More than three-quarters of banking executives said in a recent survey that they expect the Federal Reserve to raise rates again before the end of this year. And over 80% of them said they don't expect rate cuts until at least the third quarter of 2024, according to the survey, which was conducted by the financial services firm IntraFi.

At the same time, some 75% of the bankers who participated in the survey said they expect loan demand either to decrease or remain level over the next 12 months.

Bankers remain pessimistic even though economic projections have improved throughout the year, said Paul Weinstein, senior policy advisor at IntraFi. Interest rates tend to be the primary indicator of how bankers perceive the economy, he said.

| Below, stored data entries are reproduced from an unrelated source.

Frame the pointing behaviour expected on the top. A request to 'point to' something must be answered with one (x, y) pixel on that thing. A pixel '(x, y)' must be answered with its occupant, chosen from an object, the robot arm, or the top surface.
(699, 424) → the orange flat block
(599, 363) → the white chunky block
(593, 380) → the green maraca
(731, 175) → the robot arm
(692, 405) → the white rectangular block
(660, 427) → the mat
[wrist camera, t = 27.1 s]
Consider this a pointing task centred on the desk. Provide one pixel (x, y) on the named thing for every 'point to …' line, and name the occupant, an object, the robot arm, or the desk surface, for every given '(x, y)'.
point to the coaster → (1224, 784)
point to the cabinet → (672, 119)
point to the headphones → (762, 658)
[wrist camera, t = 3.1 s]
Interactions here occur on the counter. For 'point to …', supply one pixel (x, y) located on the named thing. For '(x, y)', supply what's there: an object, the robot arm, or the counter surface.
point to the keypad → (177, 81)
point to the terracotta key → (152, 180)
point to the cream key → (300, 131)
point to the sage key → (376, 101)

"The perception of the economic outlook has worsened as interest rates have increased," said Weinstein, who is also an economist at Johns Hopkins University. "There is a very strong correlation between loan demand, deposit competition and funding costs, and what the Fed is doing on interest rates."

IntraFi surveyed executives at nearly 600 U.S. banks, mostly smaller lenders.

Since the beginning of 2022, when the Fed began raising rates in response to inflation, the bankers who participate in the survey have become more pessimistic about the economic outlook.

In the most recent survey, which was conducted earlier this month, 85% of the respondents said they expect economic conditions to become "moderately worse" or stay the same over the next year.

After a series of bank failures earlier this year, and amid both ongoing liquidity constraints and concerns about unrealized losses on securities portfolios, bankers have reason to be pessimistic about the economy, according to Scott Anderson, chief U.S. economist at BMO Capital Markets.

"At the beginning of the year, the market view was that the Fed was done raising rates and may even cut rates by the end of the year," Anderson said in an interview. "Obviously, that has not occurred."

Anderson said he's been surprised at how regulatory support for the banking sector and a rebound in consumer spending have helped to prevent worsening economic conditions.

BMO Capital Markets is now forecasting a "sharp slowdown" into next year but no recession, he said.

Last month, economists at some of the country's biggest banks said in a report that the U.S. likely will avoid a severe recession. The American Bankers Association's Economic Advisory Committee pointed to resilient household spending and a strong labor market as factors that have improved the likelihood of a so-called soft landing.

The latest IntraFi survey indicates that bankers' outlook on loan demand has improved somewhat since the end of last year. Some 43% of the respondents said they expect loan demand to worsen moderately or significantly over the next 12 months. At the end of last year's fourth quarter, that number was 53%.

Bankers also seem to have become slightly more optimistic about the outlook for their funding costs.

The number of survey respondents expecting funding costs to increase either moderately or significantly over the next 12 months fell to 77% at the end of the third quarter, compared with 85% during the second quarter and 89% at the end of 2022.

The survey results also suggest that fewer bankers are worrying about deposit competition than was the case previously. Some 77% of the respondents predicted that deposit competition will increase either moderately or significantly over the next 12 months, down from 84% at the end of last year.

Still, Weinstein suggested that high interest rates are likely affecting bankers' views about the economy.

"There's no doubt that rates very much color their outlook on the economy, to a certain extent," he said.